Archive of Single-Beam Bathymetry Data Collected from Select Areas in Weeks Bay and Weeks Bayou, Southwest Louisiana, January 2013


Location Map

Figure 1. The four locations of the bathymetric surveys, Port Channel North, Port Channel South, Weeks Bayou, and Shark Island Bayou, located in the Weeks Bay and Weeks Bayou region of southwest Louisiana. Background map is a Digital Orthophoto Quarter-Quadrangle image created from 2012 data and provided by the U.S. Geological Survey (USGS) National Geospatial Program (NGP). [Click to enlarge.]

The low-lying marshlands along the northern coast of Vermillion Bay and Weeks Bay (fig. 1) in southwest Louisiana are expansive, extending 5 to 10 kilometers (km) landward from the coast (fig. 2). Because of the low-relief coastal environment, topographic gradients are generally small, and landforms are susceptible to rapid-water level changes, such as from storm surge, sea-level rise, land subsidence, or any combination of the three (Britsch and Dunbar, 1993; Cahoon and others, 1995; Morton and others, 2005; Couvillion and others, 2011; Steyer and others, 2003) (fig. 3). Within this expansive marshland numerous industries could be impacted from any one of these potentially catastrophic events. To further understand how these dynamic environments behave, high-resolution coastal topography and bathymetry are needed to predict inundation, assess coastal vulnerability, and to assist in conservation and restoration efforts. Traditional boat-based bathymetric surveys are required in the highly turbid waters along the coast of southwest Louisiana. Despite the advancements in the laser design for lidar (Light Detection and Ranging) systems, the coastal waters throughout Louisiana are far too sediment-rich for any penetration (Guenther and others, 2000; Klemas, 2011); therefore, traditional boat-based bathymetric surveys are required to properly survey in the highly turbid waters along the coast of southwest Louisiana. The impetus of this study was to collect bathymetry in support of the lidar data collected for the Weeks Bayou area; the two datasets will eventually be merged into one data map product.

Map showing the location of the Weeks Bay/Weeks Bayou study area.

Figure 2. The location of the Weeks Bay and Weeks Bayou study area in southwest Louisiana. The expanse of the low-lying marshland is shown as the light green area on the map. [Click to enlarge.]

Photgraph of Weeks Bayou Channel at mid low tide.

Figure 3. Weeks Bayou Channel, Louisiana, at mid-low tide. Note exposed mudbank, marshgrass, and sparse tree hammocks in this typical, low-lying marshland [Click to enlarge.]
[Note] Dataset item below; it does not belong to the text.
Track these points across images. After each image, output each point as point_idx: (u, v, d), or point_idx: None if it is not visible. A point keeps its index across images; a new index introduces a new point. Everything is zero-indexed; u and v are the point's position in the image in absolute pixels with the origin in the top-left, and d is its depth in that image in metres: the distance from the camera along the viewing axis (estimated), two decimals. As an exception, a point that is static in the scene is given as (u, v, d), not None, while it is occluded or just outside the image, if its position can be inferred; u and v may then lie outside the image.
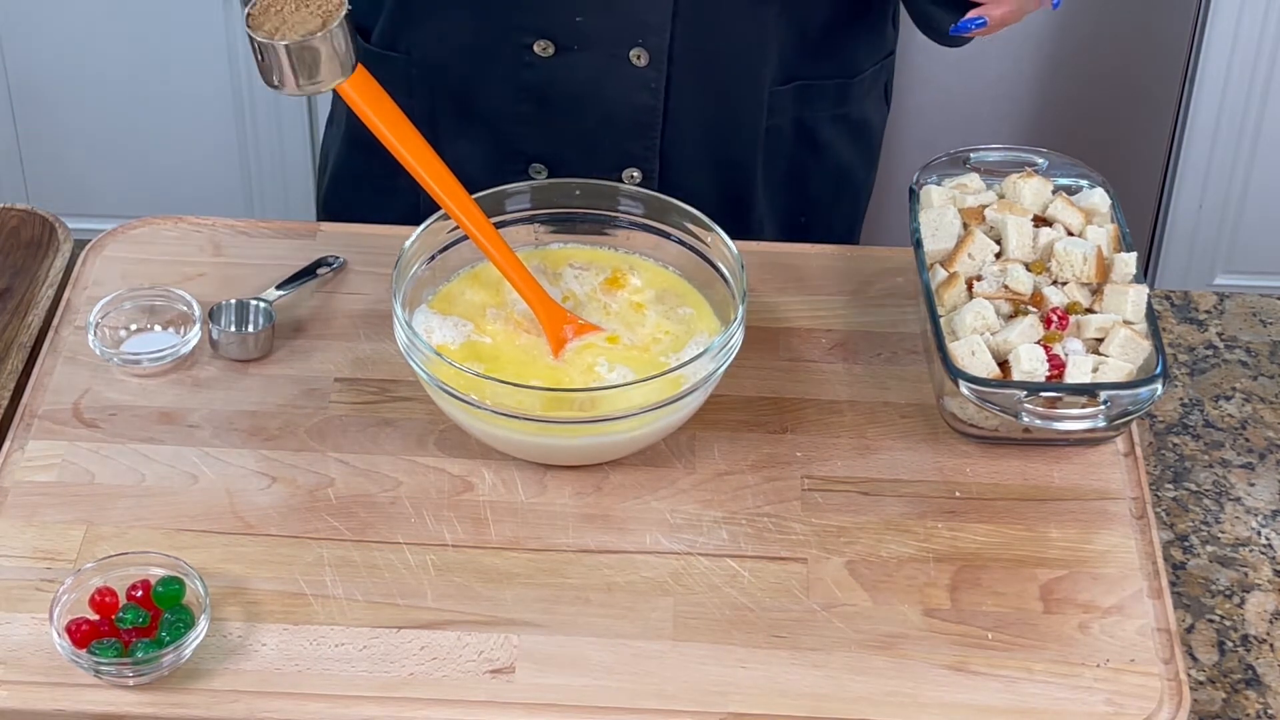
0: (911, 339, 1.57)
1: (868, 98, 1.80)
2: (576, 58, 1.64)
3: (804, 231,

The bathymetric data provided in this report are useful for understanding the transport of sediment during extreme storm events, daily tidal cycles, or other meteorologically driven processes. Sediment is transported primarily from upland areas, through the highly channelized system, to the adjacent overbank environments (for example, swamp forest, freshwater and brackish marshes) and offshore waters. Identifying sediment distribution patterns is vital to understanding rates of regional and local marsh accretion and land subsidence (Delaune and others, 1978; Walker and Hammack, 2000).

Data presented here were collected as part of the Inland Bathymetry Mapping and Monitoring Project (USGS Field Activity Number 13CCT01), which is funded by phase two of the U.S. Geological Survey’s (USGS) Northern Gulf of Mexico Program (NGOM2). Single-beam bathymetry data were collected in January 2013 over ~1.5 square kilometers (km2). Processed data, map, and imagery products are downloadable in a geographic information system (GIS) format located in the data downloads section of this report.